Immunity 2013 Apr 18;38(4):669-80. doi: 10.1016/j.immuni.2013.01.011.
Pratama, A; Ramiscal, RR; Silva, DG; Das, SK; Athanasopoulos, V; Fitch, J; Botelho, NK; Chang, PP; Hu, X; Hogan, JJ; Maña, P; Bernal, D; Korner, H; Yu, D; Goodnow, CC; Cook, MC; Vinuesa, CG
John Curtin School of Medical Research, Australian National University, Canberra, ACT 0200, Australia.

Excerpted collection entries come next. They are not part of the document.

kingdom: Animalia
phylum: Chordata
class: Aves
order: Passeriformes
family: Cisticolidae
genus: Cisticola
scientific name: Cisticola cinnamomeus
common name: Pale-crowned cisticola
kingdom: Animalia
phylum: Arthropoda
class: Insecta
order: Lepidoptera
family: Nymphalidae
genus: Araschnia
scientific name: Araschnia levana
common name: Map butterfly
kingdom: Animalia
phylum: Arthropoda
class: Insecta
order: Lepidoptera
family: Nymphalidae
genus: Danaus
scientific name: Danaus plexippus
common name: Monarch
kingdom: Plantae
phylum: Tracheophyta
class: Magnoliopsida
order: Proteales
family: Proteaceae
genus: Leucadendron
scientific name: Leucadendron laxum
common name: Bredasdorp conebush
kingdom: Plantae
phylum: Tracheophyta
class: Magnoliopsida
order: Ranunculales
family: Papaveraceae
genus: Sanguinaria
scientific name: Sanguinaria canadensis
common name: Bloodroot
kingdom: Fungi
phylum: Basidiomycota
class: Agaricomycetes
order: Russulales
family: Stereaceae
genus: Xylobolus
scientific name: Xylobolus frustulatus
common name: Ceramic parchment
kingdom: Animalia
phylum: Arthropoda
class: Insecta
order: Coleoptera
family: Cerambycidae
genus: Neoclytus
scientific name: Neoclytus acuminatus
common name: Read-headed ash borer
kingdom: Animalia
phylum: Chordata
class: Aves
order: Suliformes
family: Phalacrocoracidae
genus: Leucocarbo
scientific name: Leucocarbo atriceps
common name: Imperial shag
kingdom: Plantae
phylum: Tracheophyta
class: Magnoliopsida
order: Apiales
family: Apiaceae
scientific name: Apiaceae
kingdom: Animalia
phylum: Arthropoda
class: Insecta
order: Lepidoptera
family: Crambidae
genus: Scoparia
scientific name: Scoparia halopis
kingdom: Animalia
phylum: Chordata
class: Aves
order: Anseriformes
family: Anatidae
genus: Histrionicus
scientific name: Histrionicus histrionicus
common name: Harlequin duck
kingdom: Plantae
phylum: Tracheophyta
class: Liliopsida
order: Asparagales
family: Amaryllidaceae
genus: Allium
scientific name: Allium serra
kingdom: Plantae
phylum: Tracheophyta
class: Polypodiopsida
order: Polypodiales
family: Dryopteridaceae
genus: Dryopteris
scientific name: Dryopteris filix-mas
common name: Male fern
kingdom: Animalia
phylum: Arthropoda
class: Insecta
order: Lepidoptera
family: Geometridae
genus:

Accumulation of T follicular helper (Tfh) cells and proinflammatory cytokines drive autoantibody-mediated diseases. The RNA-binding protein Roquin-1 (Rc3h1) represses the inducible costimulator ICOS and interferon-γ (IFN-γ) in T cells to prevent Tfh cell accumulation. Unlike Rc3h1(san) mice with a mutation in the ROQ domain of Roquin-1, mice lacking the protein, paradoxically do not display increased Tfh cells. Here we have analyzed mice with mutations that eliminate the RING domain from Roquin-1 or its paralog, Roquin-2 (Rc3h2). RING or ROQ mutations both disrupted Icos mRNA regulation by Roquin-1, but, unlike the ROQ mutant that still occupied mRNA-regulating stress granules, RING-deficient Roquin-1 failed to localize to stress granules and allowed Roquin-2 to compensate in the repression of ICOS and Tfh cells. These paralogs also targeted tumor necrosis factor (TNF) in nonlymphoid cells, ameliorating autoantibody-induced arthritis. The Roquin family emerges as a posttranscriptional brake in the adaptive and innate phases of antibody responses.